According to Augur’s developers, the vulnerability can only be fixed after the Ethereum-based platform’s update, Augur version 2.0, is released. Joey Krug, the co-founder of Augur, revealed through a series of tweets that the prediction market network’s software glitch has already been exploited.
Notably, Krug’s response (via Twitter) came after Reddit user “Singlefin 12222” posted a warning message which stated that “Augur is being gamed.” As noted by Singlefin, several malicious actors had exploited Augur’s platform by placing bets that reportedly have highly unlikely or impossible outcomes. The same bad actors had then voted to make their bets invalid, a move that triggered Augur’s network to start distributing all the funds collected (through betting) to all the people who participated in a bet.

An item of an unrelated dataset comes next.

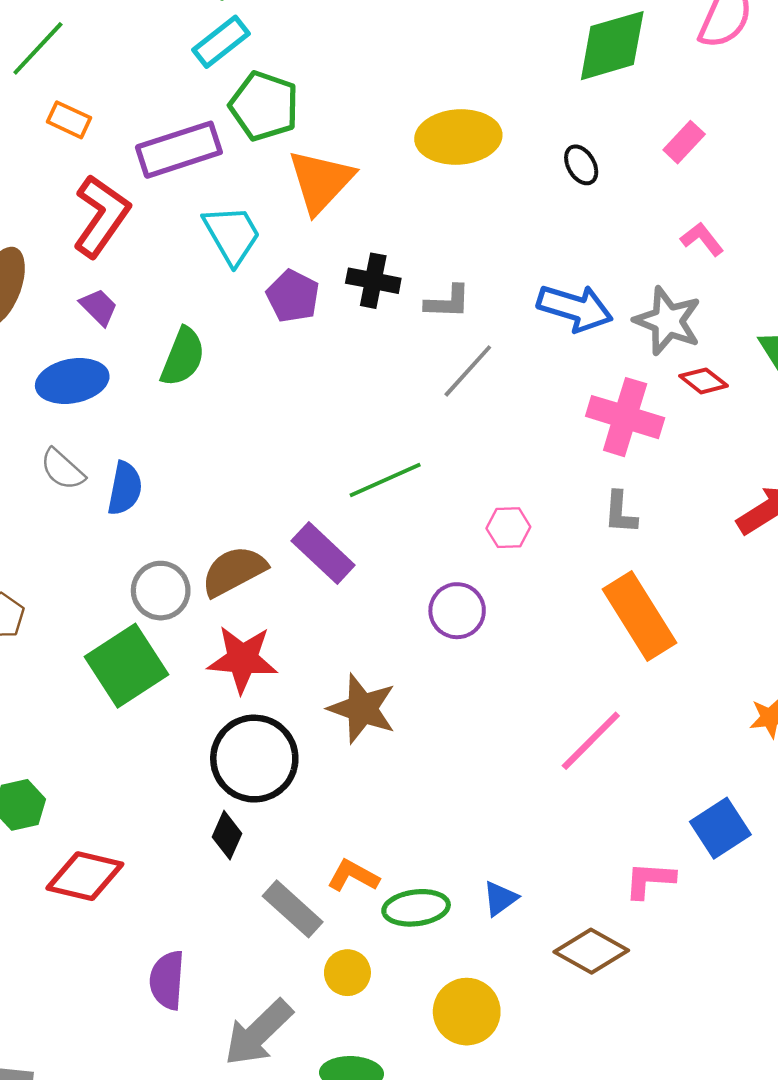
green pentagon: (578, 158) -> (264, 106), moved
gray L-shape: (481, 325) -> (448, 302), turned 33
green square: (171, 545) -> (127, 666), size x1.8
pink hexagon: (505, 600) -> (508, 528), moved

“Scammers Bet On The Outcomes That Will Not Win”
As detailed by the Redditor, the bad actors had placed a bet through Augur’s network that had a “very subtle mistake.” The scammers then also bet on a set of outcomes they predicted would not win, and also staked REP tokens on the market being invalid. This reportedly led to all staked funds being distributed equally among all of the platform’s users. This means that all participants were paid, regardless of whether they bet on the correct (or incorrect) outcome.
Explaining how certain bad actors in the Augur community were pulling off the scam, Reddit user Singlefinn noted:
- Malicious actors “create market with very subtle mistake in the description (like non-native English language),”
- “Scammers bet on the outcomes that will not win,”
- “Scammers stake REP on the market being invalid,”
- “All staked funds will be distributed equally. So scammers that bet on the wrong outcome will profit.”
According to Singlefin12222:
This makes Augur unusable at this point since basically every single character in the market description can be used to render it invalid. The staking model do [not] work because the majority of REP holders doesn’t participate.
Krug: Augur’s Updated Version 2.0 Will Prevent System From Being Exploited
1) Almost all of these purposefully confusing markets are being created by one person, not a bunch of people. The activity on those markets is also by one person / address. https://t.co/9jLIeGqun9
— Joey Krug (@joeykrug) March 20, 2019
In response to the Redditor’s comments, Krug said that the user was “kinda [spreading] fake news for a few reasons.” Krug has claimed that all the misleading markets were intentionally opened by only one user as they were associated with a single address. The Augur co-founder also alleged that contrary to what the Reddit user had claimed, it was not a group of actors that had acted dishonestly.
Krug further mentioned that his development team was already aware of these problems and that they were currently working to ensure that Augur’s platform can not be exploited in this manner. He explained that the updated version of Augur’s software, will reportedly include a validity bond feature, which will serve as collateral. This, Kruger said, should prevent users from cheating, or acting dishonestly, by essentially betting on impossible scenarios.